Though GERD is primarily a g.i. motility disorder, acidity of gastric contents is the most important aggressive factor in causing symptoms and esophageal lesions. The functional abnormality is persistent; dietary and other lifestyle measures (light early dinner, raising head end of bed, weight reduction and avoidance of precipitating factors) must be taken.

 

Treatment of GERD is individualized according to severity and stage of the disorder.

 

The site and mechanism of benefit afforded by different classes of drugs in GERD is depicted in Fig. 47.3.

 


 

1. Proton Pump Inhibitors (PPIs)

 

These are the most effective drugs, both for symptomatic relief as well as for healing of esophageal lesions. Intragastric pH >4 maintained for ~18 hr/day is considered optimal for healing of esophagitis. This level of acid suppression can be consistently achieved only by PPIs. Therefore, PPIs are the drugs of choice for all stages of GERD patients, particularly stage 2 and 3 cases. Symptom relief is rapid and 80–90% esophageal lesions heal in 4–8 weeks. Dose titration is needed according to response in individual patients. Some patients require twice daily dosing. Prolonged (often indefinite) therapy is required in chronic cases because symptoms recur a few days after drug stoppage. PPIs have no effect on LES tone.

 

2. H2 Blockers

 

They reduce acidity of gastric contents and have no effect on LES tone. H2 blockers cause less complete acid suppression than PPIs—adequate symptom relief is obtained only in mild cases; healing of esophagitis may occur in 50–70% patients. H2 antagonists are indicated in stage1 cases, or as alternative to PPIs in stage 2 or 3. The daily dose should be divided into 2–3 portions for better response.

 

3. Antacids

 

Their use in GERD is limited to occasional or intercurrent relief of heartburn. Antacids are no longer employed for healing of esophagitis.

 

4. Sodium Alginate

 

It forms a thick frothy layer which floats on the gastric contents like a raft may prevent contact of acid with esophageal mucosa.
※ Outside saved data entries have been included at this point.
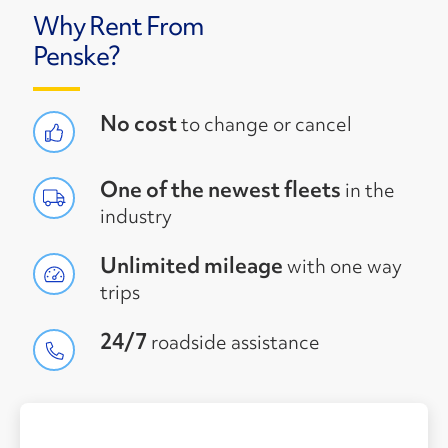
Why Rent From
Penske?
No cost
to change or cancel
One of the newest fleets
in the
industry
Unlimited mileage
with one way
trips
24/7
roadside assistance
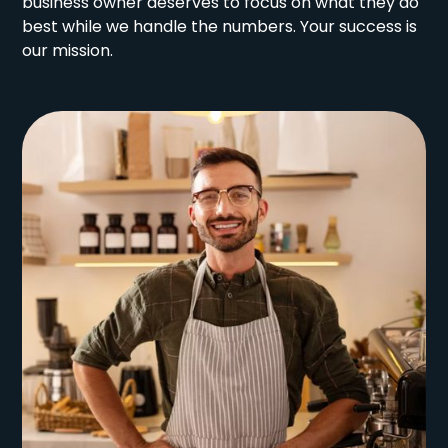
business owner deserves to focus on what they do
best while we handle the numbers. Your success is
our mission.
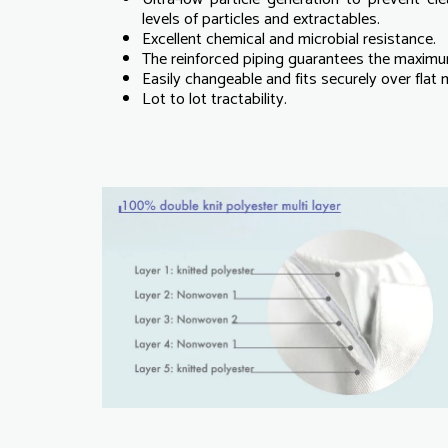
levels of particles and extractables.
Excellent chemical and microbial resistance.
The reinforced piping guarantees the maximum
Easily changeable and fits securely over flat
Lot to lot tractability.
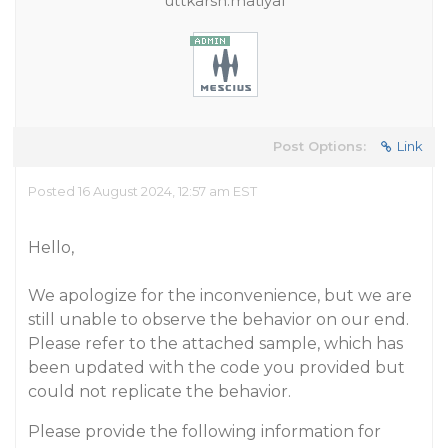
uttkarsh.matiyal
Post Options:
Link
Posted 16 August 2024, 12:57 am EST
Hello,
We apologize for the inconvenience, but we are
still unable to observe the behavior on our end.
Please refer to the attached sample, which has
been updated with the code you provided but
could not replicate the behavior.
Please provide the following information for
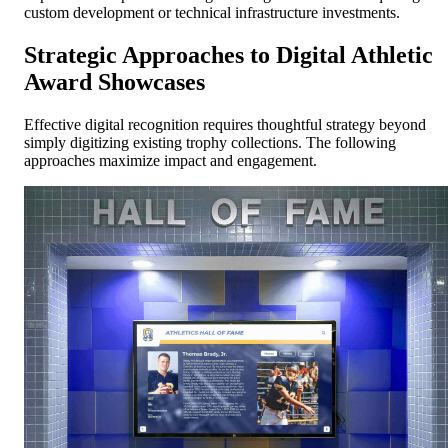
custom development or technical infrastructure investments.
Strategic Approaches to Digital Athletic
Award Showcases
Effective digital recognition requires thoughtful strategy beyond
simply digitizing existing trophy collections. The following
approaches maximize impact and engagement.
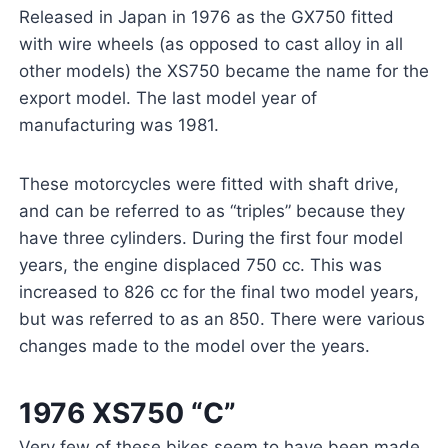
Released in Japan in 1976 as the GX750 fitted
with wire wheels (as opposed to cast alloy in all
other models) the XS750 became the name for the
export model. The last model year of
manufacturing was 1981.
These motorcycles were fitted with shaft drive,
and can be referred to as “triples” because they
have three cylinders. During the first four model
years, the engine displaced 750 cc. This was
increased to 826 cc for the final two model years,
but was referred to as an 850. There were various
changes made to the model over the years.
1976 XS750 “C”
Very few of these bikes seem to have been made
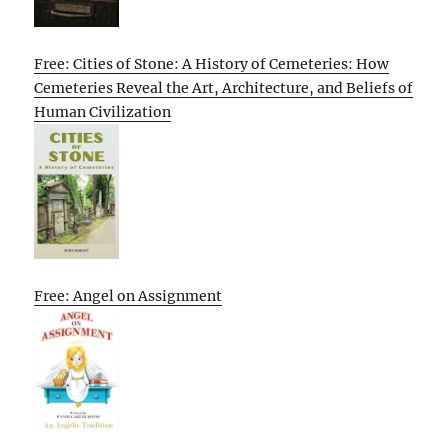
Free: Cities of Stone: A History of Cemeteries: How
Cemeteries Reveal the Art, Architecture, and Beliefs of
Human Civilization
Free: Angel on Assignment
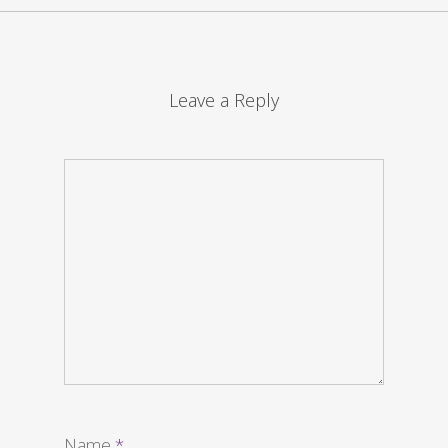
Leave a Reply
Name
*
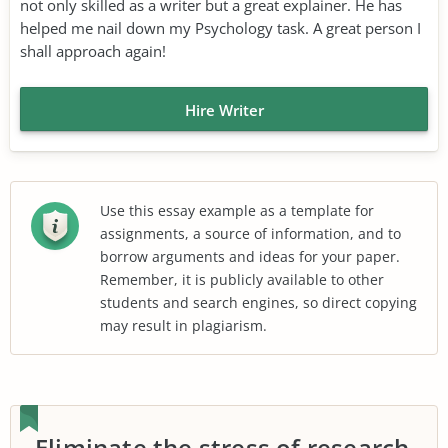
not only skilled as a writer but a great explainer. He has
helped me nail down my Psychology task. A great person I
shall approach again!
Hire Writer
Use this essay example as a template for
assignments, a source of information, and to
borrow arguments and ideas for your paper.
Remember, it is publicly available to other
students and search engines, so direct copying
may result in plagiarism.
Eliminate the stress of research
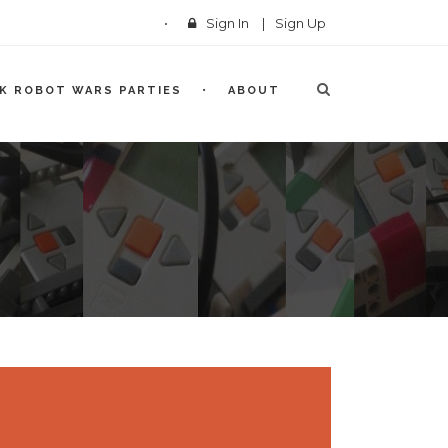
Sign In
|
Sign Up
CK ROBOT WARS PARTIES
ABOUT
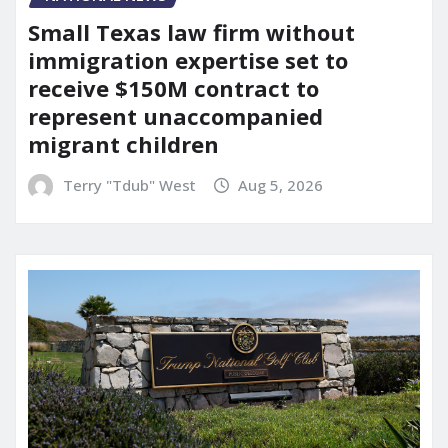
Small Texas law firm without
immigration expertise set to
receive $150M contract to
represent unaccompanied
migrant children
Terry "Tdub" West
Aug 5, 2026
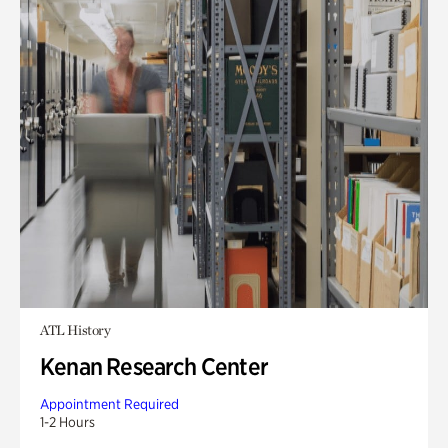
ATL History
Kenan Research Center
Appointment Required
1-2 Hours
It has no effect on LES tone. Combination of alginate with antacids may be used in place of antacids alone, but real benefit is marginal.

 

REFLUX LIQUID: Sod. alginate 200 mg + alum. hydrox. gel 300 mg + mag. trisilicate 125 mg/10 ml susp; REFLUX FORTE Aginic acid 20 mg + sod. bicarb. 70 mg + alum. hydrox. 300 mg tab; GAVISCON Alginic acid 500 mg + mag. trisilicate 25 mg + alum. hydrox. gel 100 mg + sod. bicarb. 170 mg tab.

 

5. Prokinetic Drugs

 

Metoclopramide, cisapride and other prokinetic drugs may relieve regurgitation and heartburn by increasing LES tone, improving esophageal clearance and facilitating gastric emptying, but do not affect gastric acidity or promote healing of esophagitis. Symptom control afforded by prokinetic drugs is inferior to that by PPIs/H2 blockers. Their use in GERD has declined. Prokinetic drugs are occasionally added to PPI/H2 blocker therapy, but whether this improves outcome is not clear.